Representantes do Movimento Nacional dos Direitos Humanos e de outras entidades foram ao Gaeco
Representantes do Movimento Nacional dos Direitos Humanos e de outras entidades foram ao Gaeco | Foto: Guilherme Marconi

Segundo o representante do MNDH, só em 2019 foram 36 mortes de jovens em confrontos com Polícia Militar. "A maioria era de negros, moradores de periferia e citado como marginais. Estamos aqui para que autoridades investiguem. Estamos aqui porque acreditamos na Justiça e acredito que ela seja feita. Queremos paz, estamos falando de seres humanos. Isso tem que mudar. Essas abordagens policiais precisam ser filmadas, um promotor precisa acompanhar o inquérito" cobrou Santana.

O pai do rapaz, o motoboy Adenilson Rodrigues de Jesus, já foi ouvido pela Polícia Civil. Em entrevista à FOLHA, disse que o filho é inocente e que foi alvo de uma execução. "Foram ouvidos cinco disparos, três deles em órgãos vitais. Ele foi executado porque tiro no tórax e abdômen não é para conter reação de quem estivesse correndo. Ele foi tirado da gente de forma brutal e só depois de horas eles [policiais militares] levaram a suposta arma do crime.
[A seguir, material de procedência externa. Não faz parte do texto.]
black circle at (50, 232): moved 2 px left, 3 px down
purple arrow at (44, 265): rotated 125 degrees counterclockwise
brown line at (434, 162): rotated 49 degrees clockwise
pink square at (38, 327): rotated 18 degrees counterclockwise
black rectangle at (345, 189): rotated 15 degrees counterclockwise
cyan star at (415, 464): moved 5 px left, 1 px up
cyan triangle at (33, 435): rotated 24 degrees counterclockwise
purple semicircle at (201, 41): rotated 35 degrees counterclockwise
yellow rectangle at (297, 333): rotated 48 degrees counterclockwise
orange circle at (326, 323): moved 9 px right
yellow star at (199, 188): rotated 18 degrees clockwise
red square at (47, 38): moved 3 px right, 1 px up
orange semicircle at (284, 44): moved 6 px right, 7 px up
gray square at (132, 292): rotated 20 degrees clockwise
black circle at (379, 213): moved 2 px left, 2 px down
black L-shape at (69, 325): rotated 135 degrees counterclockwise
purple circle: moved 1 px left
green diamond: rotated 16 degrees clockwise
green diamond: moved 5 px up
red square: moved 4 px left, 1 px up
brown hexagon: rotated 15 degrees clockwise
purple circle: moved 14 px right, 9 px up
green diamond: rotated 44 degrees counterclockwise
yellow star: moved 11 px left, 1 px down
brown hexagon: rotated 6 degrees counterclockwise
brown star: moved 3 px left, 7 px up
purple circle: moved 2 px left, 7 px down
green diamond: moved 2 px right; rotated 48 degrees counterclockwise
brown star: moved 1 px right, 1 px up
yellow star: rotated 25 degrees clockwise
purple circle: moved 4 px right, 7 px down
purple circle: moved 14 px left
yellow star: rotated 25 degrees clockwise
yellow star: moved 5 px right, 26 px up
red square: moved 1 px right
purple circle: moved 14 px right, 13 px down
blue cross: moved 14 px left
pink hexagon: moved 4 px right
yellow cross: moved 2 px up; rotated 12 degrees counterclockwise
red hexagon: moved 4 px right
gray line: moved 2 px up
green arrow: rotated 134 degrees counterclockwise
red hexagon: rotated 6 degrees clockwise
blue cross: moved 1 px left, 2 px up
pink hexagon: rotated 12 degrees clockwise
Peço uma perícia neste revolver que não pertence ao meu filho."

Para Robsmar da Silva, membro do Conselho Municipal da Igualdade Racial, a morte do jovem após abordagem rotineira foi fruto de uma ação com força desproporcional. "A gente entende isso como uma situação que já transgrediu a questão do racismo. Além disso, as pessoas têm o direito de protestar.A gente enxerga que essa situação precisa ser levada à Secretaria Estadual de Segurança Pública."

O delegado do Gaeco informou que a denúncia de lesão corporal ocorrida no confronto será encaminhada para apuração do Ministério Público. "Ouvimos uma testemunha, juntamos as imagens e fotografias da lesão. As providências devem ser tomadas pela Corregedoria da Polícia Militar investigar administrativamente e para Vara da Justiça Militar para apurar a questão criminal", disse Pereira Filho.

Procurado pela FOLHA, o comandante do 5º Batalhão da PM, tenente-coronel Nelson Villa, disse que os conselhos e os moradores estão no direito em buscar o Gaeco. "Nós confiamos no Ministério Público e de que as medidas apropriadas serão tomadas. A Policia Militar tem agido com toda transparência e apurações dos fatos serão feitas de acordo com o código de processo penal e no âmbito do direito disciplinar."